Rabaey: In 1994 one of my students published a paper at DAC on system-level power modeling tools. We still haven’t solved the system-level power-modeling problem. Why? Because there’s a fundamental difference between power and something like timing. Power depends very much on the environment. It’s a physical value. Trying to capture that is a very hard problem. It’s worse with variability. If you ask for the leakage number of a chip, it might be off by 200% or 300%. The data is variable, the environment is variable, the technology is variable. That’s why you’ll never have an accurate power model. But what you want to do is at least make some informed decisions at the architectural level. You need to use information dynamically. It’s a really hard problem and there isn’t an answer for it.
LPHP: How many different layers of abstractions do we need, both now and in the future?
Shriver: Ideally one, and it would cover everything. But that’s not reality.
Pangrle: We’re going to have gate-level abstractions for transistors. Where you go above that is open.
LPHP: The EDA industry has been pushing into ESL, with mixed results. We’re now starting to add in software and power. Will this work?
Gibbons: If we do our job right, then there won’t be a problem. If we make it cumbersome to use and don’t provide enough benefit, then the answer is no. But if we can automate it the way we’ve done with RTL to GDS II, then we can realistically design at a higher level. That will require correlation that works at the silicon level.

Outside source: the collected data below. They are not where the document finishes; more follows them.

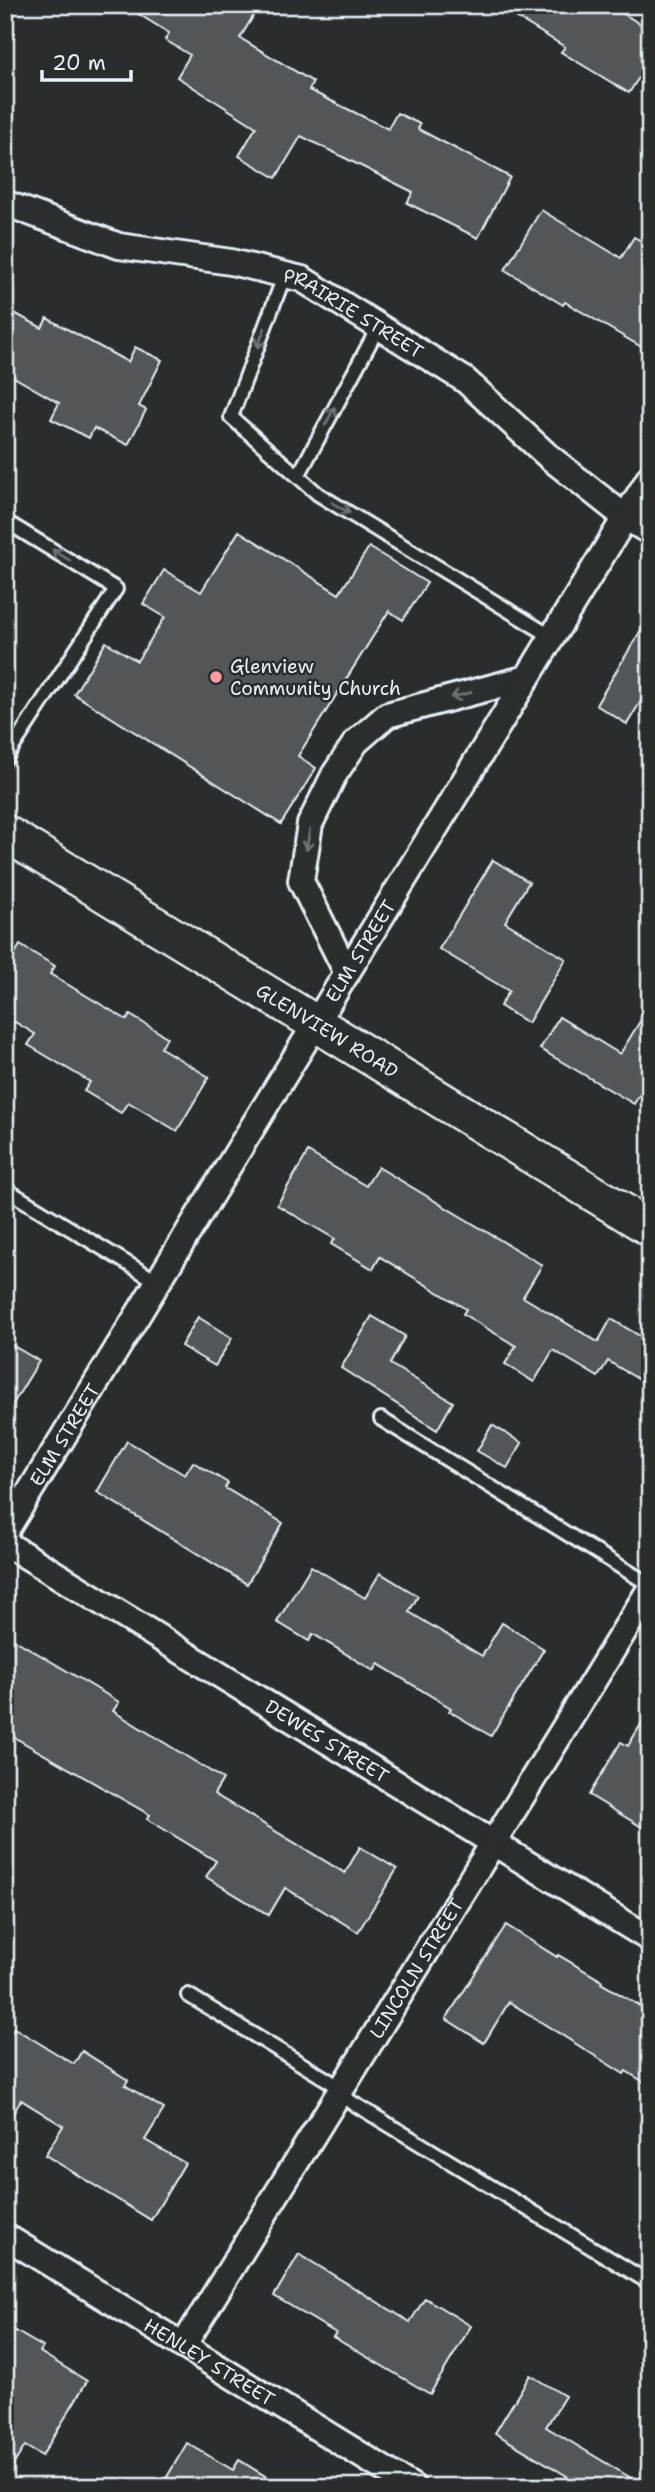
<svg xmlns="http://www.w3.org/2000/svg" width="655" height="2492" viewBox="0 0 655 2492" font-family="'Shantell Sans',sans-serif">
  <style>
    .building { fill: #535759; stroke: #e8f1f8; stroke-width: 2 }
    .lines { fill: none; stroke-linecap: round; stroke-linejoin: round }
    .service-casing { stroke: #e8f1f8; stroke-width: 18 }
    .minor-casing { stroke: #e8f1f8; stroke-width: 30 }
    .secondary-casing { stroke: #e8f1f8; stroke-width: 40 }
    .service { stroke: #2a2d2e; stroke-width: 12 }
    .minor { stroke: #2a2d2e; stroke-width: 24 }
    .secondary { stroke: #2a2d2e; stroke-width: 35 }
    .oneway { stroke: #6c7275 }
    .poi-dot { fill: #ff9aa2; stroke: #2a2d2e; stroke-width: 2.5 }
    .labels { text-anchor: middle; stroke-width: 5; stroke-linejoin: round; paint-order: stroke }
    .street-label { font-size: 19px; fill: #e8f1f8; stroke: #2a2d2e }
    .poi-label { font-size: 19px; fill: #e8f1f8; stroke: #2a2d2e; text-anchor: start }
  </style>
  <rect width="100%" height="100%" fill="#2a2d2e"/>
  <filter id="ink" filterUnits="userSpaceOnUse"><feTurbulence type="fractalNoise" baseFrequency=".0143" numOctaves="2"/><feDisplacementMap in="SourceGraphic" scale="14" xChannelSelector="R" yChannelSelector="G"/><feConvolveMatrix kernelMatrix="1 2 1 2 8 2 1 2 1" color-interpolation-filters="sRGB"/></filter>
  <g filter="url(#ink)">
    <g class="building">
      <path d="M124 5H260L240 38 313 82 309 90 388 129 397 113 420 124 418 129 510 177 478 238 407 203 413 192 301 136 276 178 239 156 256 127 177 77 190 55 165 40 169 33Z"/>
      <path d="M496 5H609L650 30V60L629 93 561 52 565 47Z"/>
      <path d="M541 210 621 258 634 237 650 246V352L565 302 563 305 505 270Z"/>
      <path d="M5 308 42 328 47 318 128 362 135 347 162 360 139 406 146 410 128 445 94 428 89 438 51 419 59 403 5 372Z"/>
      <path d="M239 531 339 594 369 547 427 583 403 620 389 611 298 756 316 768 281 824 74 694 106 642 137 661 165 617 143 604 164 570 201 592Z"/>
      <path d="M650 615V686L627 724 596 705Z"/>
      <path d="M493 860 529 882 505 922 566 959 528 1023 500 1006 509 991 439 949Z"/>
      <path d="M20 945 55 966 50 974 127 1020 130 1015 167 1037 161 1048 209 1077 177 1131 128 1102 121 1113 84 1091 90 1082 28 1045 35 1034 5 1016V970Z"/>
      <path d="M650 1005V1077L634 1104 540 1049 559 1017 620 1054Z"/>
      <path d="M308 1152 366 1186 378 1167 542 1265 523 1297 598 1342 611 1319 650 1342V1386L608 1361 598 1377 553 1350 534 1382 505 1364 516 1346 463 1314 466 1309 380 1257 373 1269 331 1244 335 1239 277 1205Z"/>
      <path d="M372 1316 405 1336 390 1364 453 1402 437 1430 341 1368Z"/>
      <path d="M198 1317 232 1338 215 1366 181 1346Z"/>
      <path d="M5 1341 39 1361 5 1417Z"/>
      <path d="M492 1425 522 1443 507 1468 477 1451Z"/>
      <path d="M127 1441 185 1475 193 1462 228 1483 225 1488 283 1523 247 1584 97 1492Z"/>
      <path d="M311 1566 365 1598 380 1573 418 1596 409 1612 482 1656 502 1623 544 1649 491 1736 449 1711 451 1708 378 1664 374 1671 313 1634 309 1641 277 1622Z"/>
      <path d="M5 1634 119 1702 113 1711 223 1779 214 1794 345 1873 360 1847 397 1869 358 1932 285 1888 269 1915 206 1877 216 1861 147 1819 150 1815 5 1732Z"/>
      <path d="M650 1709V1832L589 1795 621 1742 628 1746Z"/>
      <path d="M506 1925 557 1957 558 1955 602 1981 601 1983 650 2012V2086L626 2071 624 2074 509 2002 484 2043 446 2019Z"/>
      <path d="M14 2028 74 2064 82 2051 128 2080 125 2085 164 2109 145 2140 185 2163 151 2220 45 2155 63 2126 21 2100 5 2127V2043Z"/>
      <path d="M299 2254 410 2322 425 2298 471 2326 430 2394 333 2337 336 2333 274 2296Z"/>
      <path d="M5 2325 43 2347 40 2352 87 2381 42 2456 25 2446 5 2478Z"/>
      <path d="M530 2375 565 2396 546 2427 646 2487H561L567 2476 495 2433Z"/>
      <path d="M187 2443 233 2470 239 2460 283 2487H161Z"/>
    </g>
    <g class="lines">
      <g class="service-casing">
        <g id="service">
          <path d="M285 274 231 417 318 494 552 637"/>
          <path d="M298 476 379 326"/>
          <path d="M5 521 116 589 5 759"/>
          <path d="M5 1189 158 1282"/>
          <path d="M381 1419 650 1585"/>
          <path d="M188 1995 341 2088"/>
          <path d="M338 2094 650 2283"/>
        </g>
      </g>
      <g class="minor-casing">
        <g id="minor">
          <path id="s1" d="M5 203 119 246 231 262 302 279 465 380 548 456 625 517 650 532"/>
          <path d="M347 973 301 881 310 824 334 775 356 742 387 715 527 678"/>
          <path id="s2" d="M5 1532 650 477"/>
          <path id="s3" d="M5 1543 650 1939"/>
          <path id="s4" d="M5 2236 413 2487"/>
          <path id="s5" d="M183 2346 650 1589"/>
        </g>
      </g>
      <g class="secondary-casing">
        <g id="secondary">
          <path id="s6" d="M5 833 650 1228"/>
        </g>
      </g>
      <use href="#service" class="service"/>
      <use href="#minor" class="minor"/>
      <use href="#secondary" class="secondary"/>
    </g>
    <defs><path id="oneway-shaft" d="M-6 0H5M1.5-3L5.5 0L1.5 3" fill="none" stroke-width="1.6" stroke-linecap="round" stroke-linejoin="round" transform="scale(1.75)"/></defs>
    <g class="oneway">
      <use href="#oneway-shaft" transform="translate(261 338) rotate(111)"/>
      <use href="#oneway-shaft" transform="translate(330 416) rotate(-62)"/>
      <use href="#oneway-shaft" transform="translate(341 508) rotate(31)"/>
      <use href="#oneway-shaft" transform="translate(61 555) rotate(-148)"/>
      <use href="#oneway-shaft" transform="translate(461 695) rotate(165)"/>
      <use href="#oneway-shaft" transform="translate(308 840) rotate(99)"/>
    </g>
  </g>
  <circle class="poi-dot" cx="216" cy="677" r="7"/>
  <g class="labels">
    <g class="street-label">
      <text dy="7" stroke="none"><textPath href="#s1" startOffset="369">PRAIRIE STREET</textPath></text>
      <text dy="7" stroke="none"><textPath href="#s2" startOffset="681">ELM STREET</textPath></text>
      <text dy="7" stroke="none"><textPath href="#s6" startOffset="378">GLENVIEW ROAD</textPath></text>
      <text dy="7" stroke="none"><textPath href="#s2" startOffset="114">ELM STREET</textPath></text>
      <text dy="7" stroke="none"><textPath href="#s3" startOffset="378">DEWES STREET</textPath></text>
      <text dy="7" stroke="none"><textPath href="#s5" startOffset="444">LINCOLN STREET</textPath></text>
      <text dy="7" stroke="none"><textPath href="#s4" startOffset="240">HENLEY STREET</textPath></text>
    </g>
    <g class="poi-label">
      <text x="230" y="673">Glenview<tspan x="230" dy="22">Community Church</tspan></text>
    </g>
  </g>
  <rect width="655" height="2492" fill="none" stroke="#2a2d2e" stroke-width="28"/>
  <rect x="14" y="14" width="627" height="2464" fill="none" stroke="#e8f1f8" stroke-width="2.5" filter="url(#ink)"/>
  <path d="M42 70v10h89v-10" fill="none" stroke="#e8f1f8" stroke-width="3.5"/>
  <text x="52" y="70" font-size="21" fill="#e8f1f8" stroke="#2a2d2e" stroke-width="5" paint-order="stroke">20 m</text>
</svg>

Pangrle: Customers said that they didn’t need a lot of the ESL stuff we created in the past. It’s different now. We’re starting to hear them say they really need something. There’s an opportunity to provide value there. In terms of models, there are a couple ways of looking at it, whether you build them bottom-up or top-down. The advantage of bottom up is that you’ve already got something you can characterize. On the other hand, if you look at what designers are doing now, it’s typically keeping spreadsheets. How accurate is that? We at least have the opportunity to do better than that.
Rabaey: Any designer at any time can never handle more than about four components simultaneously. If you have more elements you start making errors. This relates back to how many abstraction levels you have. You want to make sure you have an abstraction layer with a reasonable number of variables. That’s why we have abstractions. It might be inefficient, but you need to wrap something around them to deal with them. That’s why standard cell design was successful. It simplified design even though it created some inefficiency. The same thing will happen here. We have to be more aggressive. Hardware designers are in denial. The software engineers have moved on. They’re thinking about new languages that have emerged. They can make fairly complex software quickly with a small set of components. At the hardware level we’re still toying around with Verilog and System Verilog. So what are the components you want to work with as a hardware designer? What are the layers around that?
Greenhill: In theory, more abstraction is a good thing. You can do things at a higher level and make architectural tradeoffs and try different things you might not be able to do otherwise. We’ve tried this designing in parallel with Verilog and using a higher level of abstraction with SystemC. The C versions were coming out slower and bigger. It took a tremendous amount of effort and we couldn’t get the quality results. Engineering at a higher level actually took longer than it did in Verilog. I like the concept, but the reality isn’t there yet.